How does a Lemon Battery work?

I have been trying to figure out how batteries work ever since Mr. White (on Breaking Bad) started his van by using ground-up bits of zinc and copper to make a primitive battery. Everyone knows you can make a battery by sticking pieces of zinc and copper in a lemon. But why does it work?

Your Grade 9 science teacher probably wrote a chemical equation something like this, combining the two half-cell reactions for zinc and copper to get:
This would be fine except there is no copper in solution. This reaction works for the fully-developed zinc-copper cell with the copper strip immersed in copper sulfate solution, and the zinc strip immersed in zinc sulfate solution, and the two solutions linked by the "salt bridge". It really doesn't explain the lemon battery. (And it doesn't explain where Mr. White got ahold of copper sulfate solution for his battery.)

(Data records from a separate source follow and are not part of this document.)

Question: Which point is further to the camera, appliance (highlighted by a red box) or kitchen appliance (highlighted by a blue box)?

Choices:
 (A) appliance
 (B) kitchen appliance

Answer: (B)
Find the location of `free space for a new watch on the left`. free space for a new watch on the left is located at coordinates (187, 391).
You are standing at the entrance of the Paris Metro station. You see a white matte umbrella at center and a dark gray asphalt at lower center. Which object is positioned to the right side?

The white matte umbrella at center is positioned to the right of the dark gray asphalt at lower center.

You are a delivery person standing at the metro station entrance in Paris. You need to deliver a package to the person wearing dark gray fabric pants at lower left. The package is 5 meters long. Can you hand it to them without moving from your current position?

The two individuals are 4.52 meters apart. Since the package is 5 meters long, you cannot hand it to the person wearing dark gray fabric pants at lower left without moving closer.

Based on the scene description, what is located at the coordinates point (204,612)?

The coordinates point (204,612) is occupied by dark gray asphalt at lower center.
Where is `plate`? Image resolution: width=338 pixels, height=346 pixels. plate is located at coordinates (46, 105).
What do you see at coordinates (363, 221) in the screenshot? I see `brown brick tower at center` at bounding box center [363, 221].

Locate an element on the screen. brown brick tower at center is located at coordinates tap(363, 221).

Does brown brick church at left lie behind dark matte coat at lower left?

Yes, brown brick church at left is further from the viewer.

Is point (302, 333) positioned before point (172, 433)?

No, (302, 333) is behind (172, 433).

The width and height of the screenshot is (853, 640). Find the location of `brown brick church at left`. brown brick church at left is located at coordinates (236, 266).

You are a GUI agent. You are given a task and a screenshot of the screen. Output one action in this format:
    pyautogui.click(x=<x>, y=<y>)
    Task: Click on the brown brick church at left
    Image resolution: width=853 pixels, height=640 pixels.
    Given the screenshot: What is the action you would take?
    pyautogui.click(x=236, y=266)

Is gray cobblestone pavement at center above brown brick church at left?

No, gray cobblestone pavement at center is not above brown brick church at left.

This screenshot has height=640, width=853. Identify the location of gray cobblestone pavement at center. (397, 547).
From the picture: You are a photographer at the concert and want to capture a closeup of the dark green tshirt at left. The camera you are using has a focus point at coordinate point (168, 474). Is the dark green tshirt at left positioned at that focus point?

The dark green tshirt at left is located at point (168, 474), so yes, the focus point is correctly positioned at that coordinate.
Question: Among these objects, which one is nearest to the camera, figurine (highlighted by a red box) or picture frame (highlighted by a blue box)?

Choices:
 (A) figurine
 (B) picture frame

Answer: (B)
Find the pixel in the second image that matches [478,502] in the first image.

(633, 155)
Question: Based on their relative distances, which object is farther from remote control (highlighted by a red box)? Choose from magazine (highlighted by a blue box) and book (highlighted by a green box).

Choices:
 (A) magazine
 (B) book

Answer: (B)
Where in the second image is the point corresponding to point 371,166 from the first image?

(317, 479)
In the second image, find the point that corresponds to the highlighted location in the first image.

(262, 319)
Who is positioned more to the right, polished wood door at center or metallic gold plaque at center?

A thorough search of the internet confirms that it is the hydrogen ions from the acid, not copper ions, that participate in the reaction. Hydrogen from the citric acid is reduced at the copper electrode, consuming electons and completing the circuit. The copper has nothing to do with the reaction. (Maybe Mr. White used some no-name acid to complete his battery, but the episode was a little sketchy on that point.)

There's still one thing that bothers me. Why does the hydrogen gas only form at the copper electrode? Shouldn't it form just as readily at the zinc electrode? I can't find any explanation as to why it wouldn't, except for this article by Jerry Goodisman where he refers, near the very end, to the fact that Zinc is supposedly a poor absorber of hydrogen.

But if it was hard getting to the bottom of the lemon battery, it is much harder to figure out how the original Voltaic Pile of 1799 could have worked. The story is that Volta stacked copper and zinc discs and separated them with pieces of cardboard soaked in salt water. No copper sulfate, no hydrogen ions...just salt water. I've scoured the internet looking for anyone who has ventured to write a chemical equation to show what is going on, with no success. The closest I found was this article by Franco Decker, who alludes to the difficulties people had back in the 19th century trying to explain it, and concluding that no one was successful until Nernst published his analysis of the reaction in 1890...almost a hundred years after the fact! But then, Decker goes on to analyze the pile assuming an acidic electrolyte. Well, it's easy to see what happens if you use an acid...it's the same as the lemon battery. What I still can't figure out is how it worked originally with salt water.

Any ideas?

5 comments:

Anonymous said...

The zinc anode is oxidized forming zinc ions. The zinc ions react with chloride ions making ZnCl2. At the copper cathode sodium ions reduced making Na metal.

2NaCl + Zn --> ZnCl2 + 2Na

Marty Green said...

Interesting theory. You posted this two weeks ago but I only just noticed it. I looked up the enthalpies of formation of salt and zinc chloride, and it seems to be thermodaynamically unfavorable. However, if you allow the sodium metal to react with water, releasing hydrogen gas, it gets quite a lot better. But the change in enthalpy is still positive.

But it's close. And I didn't calculate the entropies. So maybe that's it.

For the record, my overall reaction is then:

2NaCl + Zn + 2H20
--> ZnCl2 + 2NaOH + H2

with enthalpy changes:

-822 + 0 - 572 --> -415 - 852 + 0

for a net positive enthalpy of 127 kJ.



Anonymous said...

Thanks this article helped me with my 10th grade science fare project

David Wooster said...

Interesting discussion. I don't see how it's possible that sodium ions would steal electrons from zinc metal. If that were the case, wouldn't you get a vigorous chemical reaction (i.e. explosion) when zinc metal is added to salt water?

The only answer I can come up with is the following:
On the outside of the copper electrode, there is a thin coating of copper oxide. When the copper electrode is immersed in liquid (saltwater or acid), a small amount of the oxidized copper dissolves and this accepts the electrons from the wire to become copper metal (which gets deposited on the copper electrode).

I could be wrong, though.

Anonymous said...

ZnCl2 is highly soluble in aqueous solution, this solid would not form in solution.